Complete the following —
A) Print the stretch of the forum thread on sixel graphics from "aabbcc1241 · on" through "handy as well.".
B) According to the forum thread on sixel graphics, how many years of backwards-compatibility does sixel offer?

Document section —
====================

The trouble is, how do you prevent Sybil attacks? The spammers might vote for their own sites

https://en.wikipedia.org/wiki/Sybil_attack

aabbcc1241 · on Dec 4, 2021

would be better if my votes only affect my search result

charlesdaniels · on Oct 13, 2021

I would point out that sixels[0] exist. There is a nice library, libsixel[1] for working with it, which includes bindings into many languages. If the author of sixel-tmux[2][3] is to be believed[4], the relative lack of adoption is a result of unwillingness on the part of maintainers of some popular open source terminal libraries to implement sixel support.

I can't comment on that directly, but I will say, it's pretty damn cool to see GnuPlot generating output right into one's terminal. lsix[5] is also pretty handy as well.

But yeah, I agree, I'm not a fan of all the work that has gone into "terminal graphics" that are based on unicode. It's a dead-end, as was clear to DEC even back in '87 (and that's setting aside that the VT220[6] had it's own drawing capabilities, though they were more limited). Maybe sixel isn't the best possible way of handling this, but it does have the benefit of 34 years of backwards-compatibility, and with the right software, you can already use it _now_.

0 - https://en.wikipedia.org/wiki/Sixel

1 - https://saitoha.github.io/libsixel/

2 - https://github.com/csdvrx/sixel-tmux

3 - https://news.ycombinator.com/item?id=28756701

4 - https://github.com/csdvrx/sixel-tmux/blob/main/RANTS.md

5 - https://github.com/hackerb9/lsix

6 - https://en.wikipedia.org/wiki/VT220

csdvrx · on Oct 14, 2021

> If the author of sixel-tmux[2][3] is to be believed[4], the relative lack of adoption is a result of unwillingness on the part of maintainers of some popular open source terminal libraries to implement sixel support.

If you have any doubt, look no further than this thread: the sixel format is attacked not for any technical reasons, but for its age, RIGHT HERE ON HN:

>> "That's a protocol that's a good forty years old, and even that is not supported. And I can see why, why on earth would you want to be adding support for that in 2021? What a ridiculous state of affairs."

What's ridiculous is, with so many examples and quotes, some people still thing I must be "emotional" (I had a long discussion here... https://news.ycombinator.com/item?id=28761043 ) or that a few million colors is not sufficient for the terminal (!)

There is none so blind as those who will not see...

====================

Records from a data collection
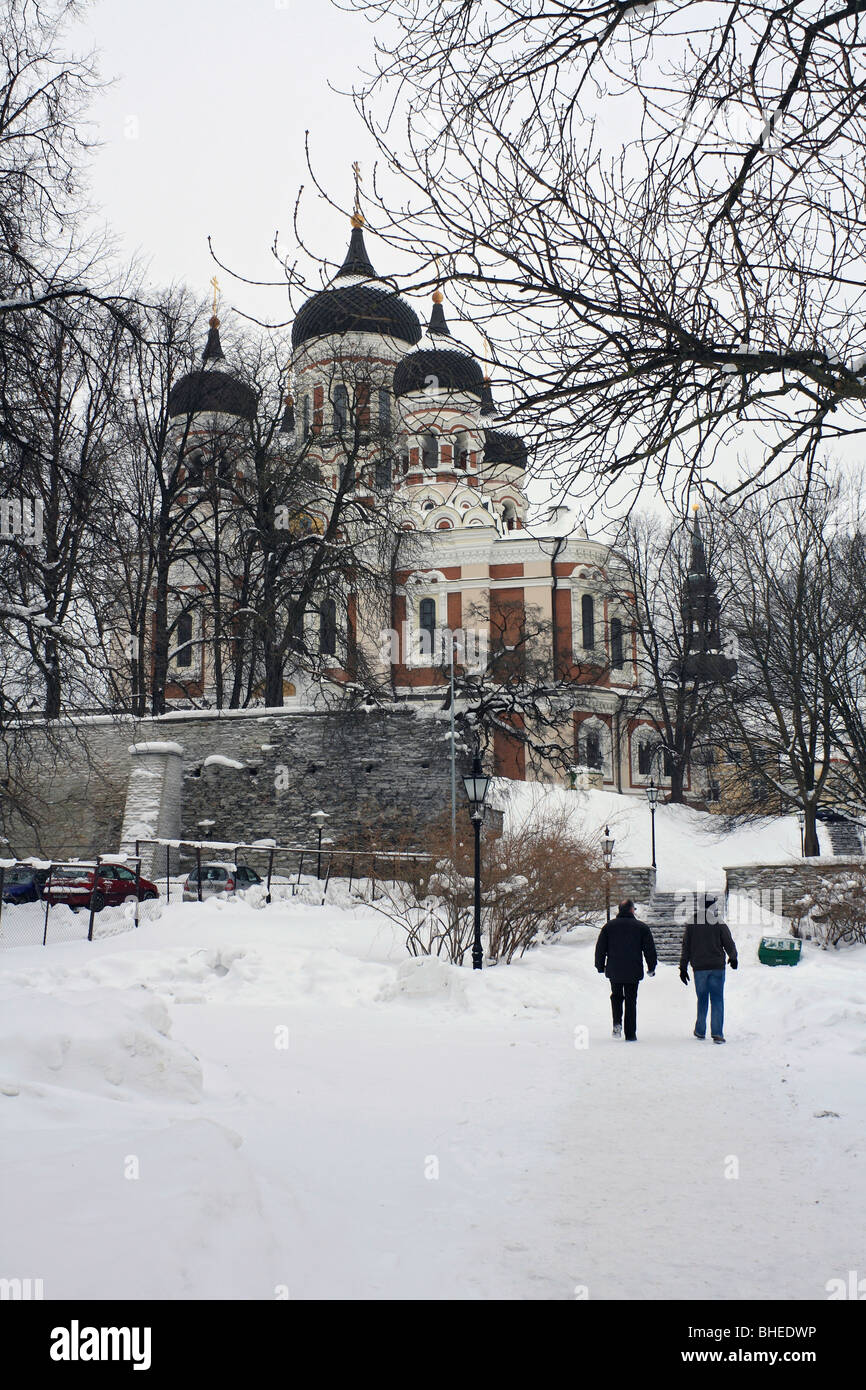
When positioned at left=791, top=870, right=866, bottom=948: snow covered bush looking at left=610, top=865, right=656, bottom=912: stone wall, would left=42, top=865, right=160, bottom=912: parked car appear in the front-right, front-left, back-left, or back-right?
front-left

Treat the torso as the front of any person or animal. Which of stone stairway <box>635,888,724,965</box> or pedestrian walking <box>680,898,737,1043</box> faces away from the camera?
the pedestrian walking

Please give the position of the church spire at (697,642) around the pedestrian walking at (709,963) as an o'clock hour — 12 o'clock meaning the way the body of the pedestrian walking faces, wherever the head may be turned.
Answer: The church spire is roughly at 12 o'clock from the pedestrian walking.

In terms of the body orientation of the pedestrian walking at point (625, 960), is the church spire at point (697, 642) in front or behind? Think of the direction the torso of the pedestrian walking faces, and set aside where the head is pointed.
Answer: in front

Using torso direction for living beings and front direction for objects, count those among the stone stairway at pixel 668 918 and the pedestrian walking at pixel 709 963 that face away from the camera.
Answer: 1

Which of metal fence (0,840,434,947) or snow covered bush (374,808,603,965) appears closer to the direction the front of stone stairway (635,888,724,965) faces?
the snow covered bush

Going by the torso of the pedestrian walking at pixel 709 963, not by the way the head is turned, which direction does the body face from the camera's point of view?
away from the camera

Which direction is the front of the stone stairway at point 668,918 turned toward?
toward the camera

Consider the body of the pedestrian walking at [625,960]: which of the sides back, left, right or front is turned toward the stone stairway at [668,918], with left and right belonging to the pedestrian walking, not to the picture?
front

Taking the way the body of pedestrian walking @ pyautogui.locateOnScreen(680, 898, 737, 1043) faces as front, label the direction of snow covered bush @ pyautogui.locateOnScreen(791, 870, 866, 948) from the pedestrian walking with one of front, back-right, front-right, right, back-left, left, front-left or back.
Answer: front

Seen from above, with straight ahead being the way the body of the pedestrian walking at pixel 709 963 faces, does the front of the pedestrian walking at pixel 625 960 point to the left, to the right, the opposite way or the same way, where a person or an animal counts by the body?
the same way

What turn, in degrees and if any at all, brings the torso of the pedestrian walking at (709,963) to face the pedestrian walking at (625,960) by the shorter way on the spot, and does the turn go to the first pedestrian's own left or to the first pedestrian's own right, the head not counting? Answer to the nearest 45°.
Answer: approximately 90° to the first pedestrian's own left

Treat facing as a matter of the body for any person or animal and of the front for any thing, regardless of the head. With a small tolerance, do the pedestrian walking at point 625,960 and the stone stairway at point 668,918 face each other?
yes

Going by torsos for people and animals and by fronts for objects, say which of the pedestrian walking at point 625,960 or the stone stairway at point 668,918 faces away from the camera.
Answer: the pedestrian walking

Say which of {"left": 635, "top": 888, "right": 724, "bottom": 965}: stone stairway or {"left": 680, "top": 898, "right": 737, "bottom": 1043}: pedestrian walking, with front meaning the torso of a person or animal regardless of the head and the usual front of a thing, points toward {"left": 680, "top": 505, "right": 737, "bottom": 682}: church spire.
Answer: the pedestrian walking

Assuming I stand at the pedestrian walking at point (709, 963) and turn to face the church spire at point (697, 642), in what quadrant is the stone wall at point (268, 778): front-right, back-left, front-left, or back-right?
front-left

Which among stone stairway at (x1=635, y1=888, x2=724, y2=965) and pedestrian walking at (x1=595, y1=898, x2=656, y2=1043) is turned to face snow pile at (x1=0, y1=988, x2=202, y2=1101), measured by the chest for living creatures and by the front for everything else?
the stone stairway

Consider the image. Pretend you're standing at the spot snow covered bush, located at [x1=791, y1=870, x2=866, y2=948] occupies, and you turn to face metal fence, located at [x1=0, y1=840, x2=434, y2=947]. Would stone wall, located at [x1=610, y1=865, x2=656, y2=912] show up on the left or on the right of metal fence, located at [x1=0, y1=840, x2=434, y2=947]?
right

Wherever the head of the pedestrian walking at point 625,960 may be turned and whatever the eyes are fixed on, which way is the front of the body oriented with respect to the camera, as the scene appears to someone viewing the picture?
away from the camera

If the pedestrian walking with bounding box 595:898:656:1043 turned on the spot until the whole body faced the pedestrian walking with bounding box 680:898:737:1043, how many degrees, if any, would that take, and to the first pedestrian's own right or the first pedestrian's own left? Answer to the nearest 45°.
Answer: approximately 90° to the first pedestrian's own right
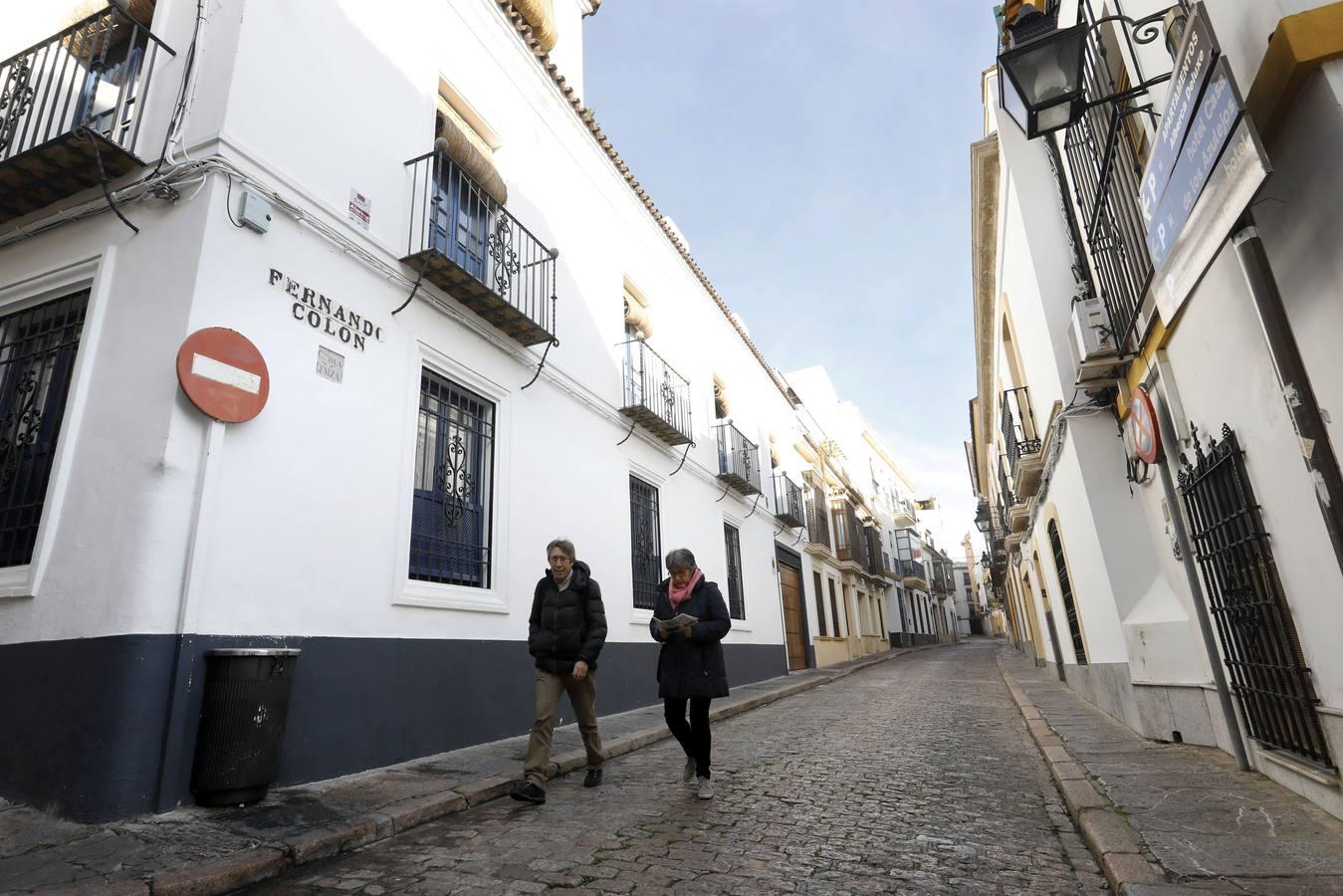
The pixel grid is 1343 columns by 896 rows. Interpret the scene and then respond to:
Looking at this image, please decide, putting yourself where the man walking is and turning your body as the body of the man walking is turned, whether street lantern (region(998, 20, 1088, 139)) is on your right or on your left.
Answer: on your left

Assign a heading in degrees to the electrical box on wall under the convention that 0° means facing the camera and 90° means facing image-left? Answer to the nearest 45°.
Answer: approximately 315°

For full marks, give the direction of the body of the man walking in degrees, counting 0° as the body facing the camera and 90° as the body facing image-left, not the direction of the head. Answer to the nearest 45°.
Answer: approximately 45°

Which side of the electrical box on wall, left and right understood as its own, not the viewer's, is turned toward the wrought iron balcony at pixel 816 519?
left

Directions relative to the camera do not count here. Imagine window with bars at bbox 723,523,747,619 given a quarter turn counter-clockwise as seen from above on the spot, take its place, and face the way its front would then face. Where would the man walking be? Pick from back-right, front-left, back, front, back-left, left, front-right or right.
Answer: back-right

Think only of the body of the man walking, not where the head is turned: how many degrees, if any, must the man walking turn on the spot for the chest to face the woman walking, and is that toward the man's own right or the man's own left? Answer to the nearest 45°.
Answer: approximately 135° to the man's own left

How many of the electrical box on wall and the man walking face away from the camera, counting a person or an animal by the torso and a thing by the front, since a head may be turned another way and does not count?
0

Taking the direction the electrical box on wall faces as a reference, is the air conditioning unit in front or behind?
in front

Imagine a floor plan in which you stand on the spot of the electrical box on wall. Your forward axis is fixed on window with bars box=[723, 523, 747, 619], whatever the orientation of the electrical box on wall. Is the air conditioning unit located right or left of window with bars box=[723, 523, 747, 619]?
right

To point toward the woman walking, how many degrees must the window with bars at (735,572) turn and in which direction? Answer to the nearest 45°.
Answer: approximately 45° to its right

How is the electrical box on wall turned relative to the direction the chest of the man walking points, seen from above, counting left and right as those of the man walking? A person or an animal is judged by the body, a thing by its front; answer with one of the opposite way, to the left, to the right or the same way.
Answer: to the left

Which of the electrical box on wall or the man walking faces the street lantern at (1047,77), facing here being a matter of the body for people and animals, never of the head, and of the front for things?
the electrical box on wall

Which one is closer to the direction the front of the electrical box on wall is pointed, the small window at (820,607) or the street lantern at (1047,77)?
the street lantern

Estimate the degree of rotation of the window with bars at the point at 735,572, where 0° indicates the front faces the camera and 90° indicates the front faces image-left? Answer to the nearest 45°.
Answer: approximately 315°

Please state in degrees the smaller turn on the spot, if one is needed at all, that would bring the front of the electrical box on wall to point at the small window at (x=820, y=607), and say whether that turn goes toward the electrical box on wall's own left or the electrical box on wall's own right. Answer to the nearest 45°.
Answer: approximately 90° to the electrical box on wall's own left

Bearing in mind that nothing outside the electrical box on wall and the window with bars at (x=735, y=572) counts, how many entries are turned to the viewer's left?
0
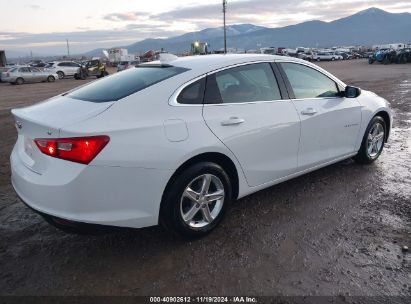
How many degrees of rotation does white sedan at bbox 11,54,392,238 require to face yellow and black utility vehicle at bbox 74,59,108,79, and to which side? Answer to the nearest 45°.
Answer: approximately 45° to its left

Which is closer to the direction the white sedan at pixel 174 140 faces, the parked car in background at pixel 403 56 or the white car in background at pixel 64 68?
the parked car in background

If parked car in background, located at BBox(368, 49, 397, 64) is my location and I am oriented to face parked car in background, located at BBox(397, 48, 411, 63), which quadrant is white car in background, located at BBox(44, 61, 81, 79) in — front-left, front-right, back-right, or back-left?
back-right

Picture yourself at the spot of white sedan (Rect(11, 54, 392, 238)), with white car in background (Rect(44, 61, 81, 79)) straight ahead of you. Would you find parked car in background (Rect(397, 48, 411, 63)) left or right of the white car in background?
right

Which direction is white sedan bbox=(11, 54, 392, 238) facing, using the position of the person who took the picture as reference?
facing away from the viewer and to the right of the viewer

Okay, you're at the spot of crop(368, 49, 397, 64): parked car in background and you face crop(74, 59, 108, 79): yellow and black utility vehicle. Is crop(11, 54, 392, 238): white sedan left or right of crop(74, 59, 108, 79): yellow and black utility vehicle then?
left

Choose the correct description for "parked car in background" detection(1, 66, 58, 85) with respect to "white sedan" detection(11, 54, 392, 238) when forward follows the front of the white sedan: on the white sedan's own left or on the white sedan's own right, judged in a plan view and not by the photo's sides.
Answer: on the white sedan's own left

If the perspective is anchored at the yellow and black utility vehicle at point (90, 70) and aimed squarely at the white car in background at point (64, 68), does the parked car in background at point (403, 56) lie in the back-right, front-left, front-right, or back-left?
back-right

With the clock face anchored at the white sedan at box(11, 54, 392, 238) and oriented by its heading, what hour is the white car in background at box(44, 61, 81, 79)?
The white car in background is roughly at 10 o'clock from the white sedan.

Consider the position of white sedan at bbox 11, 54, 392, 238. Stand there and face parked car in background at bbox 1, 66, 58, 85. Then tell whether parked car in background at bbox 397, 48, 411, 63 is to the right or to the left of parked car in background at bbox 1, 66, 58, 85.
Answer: right

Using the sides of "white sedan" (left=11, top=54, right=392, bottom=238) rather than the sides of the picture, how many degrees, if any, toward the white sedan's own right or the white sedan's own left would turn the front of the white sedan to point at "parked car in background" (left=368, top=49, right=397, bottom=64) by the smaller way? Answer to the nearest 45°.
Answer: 0° — it already faces it

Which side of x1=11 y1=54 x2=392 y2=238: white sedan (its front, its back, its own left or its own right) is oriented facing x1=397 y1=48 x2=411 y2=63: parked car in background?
front
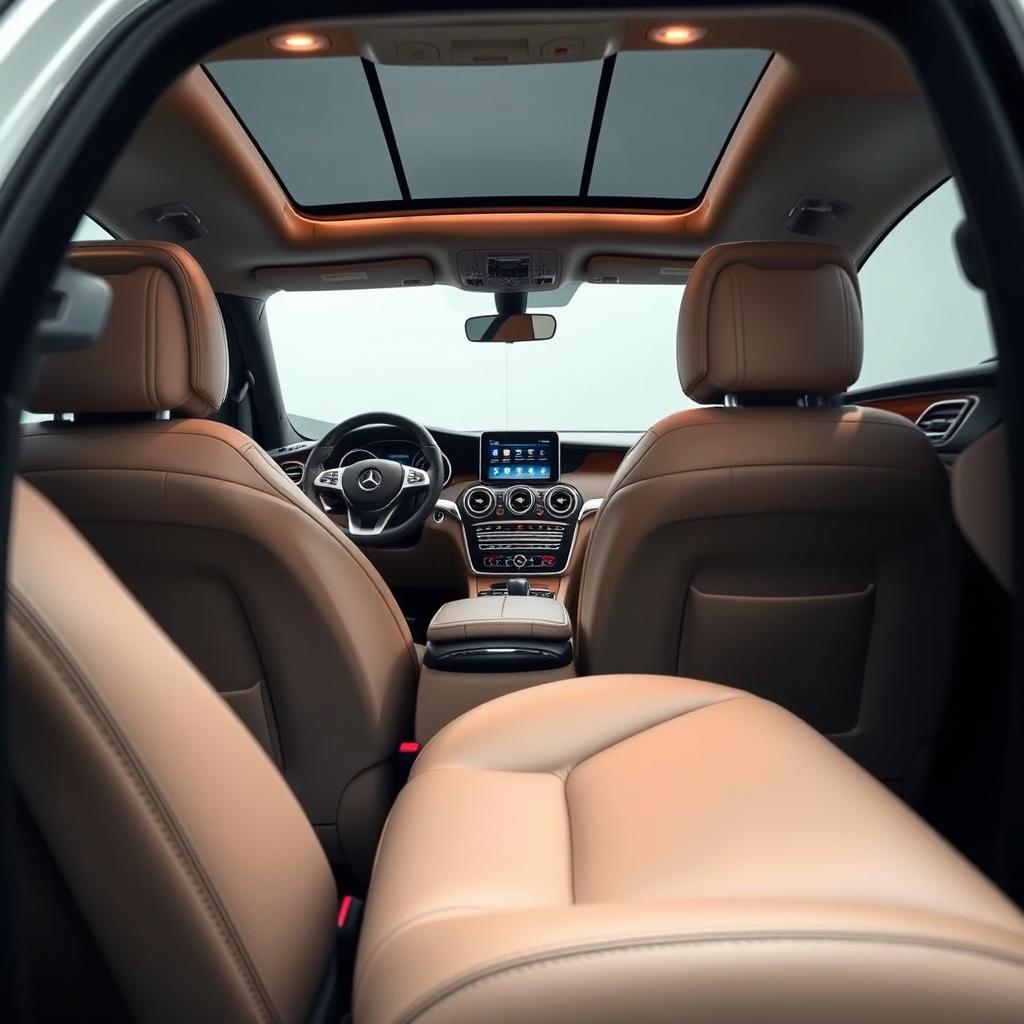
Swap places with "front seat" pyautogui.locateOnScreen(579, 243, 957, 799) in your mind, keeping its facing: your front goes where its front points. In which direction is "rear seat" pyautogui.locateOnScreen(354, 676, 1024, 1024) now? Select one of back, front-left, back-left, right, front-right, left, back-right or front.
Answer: back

====================

Answers for each item —
A)
aabbcc1241 · on Dec 4, 2021

would be better if my votes only affect my search result

charlesdaniels · on Oct 13, 2021

I would point out that sixels[0] exist. There is a nice library, libsixel[1] for working with it, which includes bindings into many languages. If the author of sixel-tmux[2][3] is to be believed[4], the relative lack of adoption is a result of unwillingness on the part of maintainers of some popular open source terminal libraries to implement sixel support.

I can't comment on that directly, but I will say, it's pretty damn cool to see GnuPlot generating output right into one's terminal. lsix[5] is also pretty handy as well.

B) 34 years.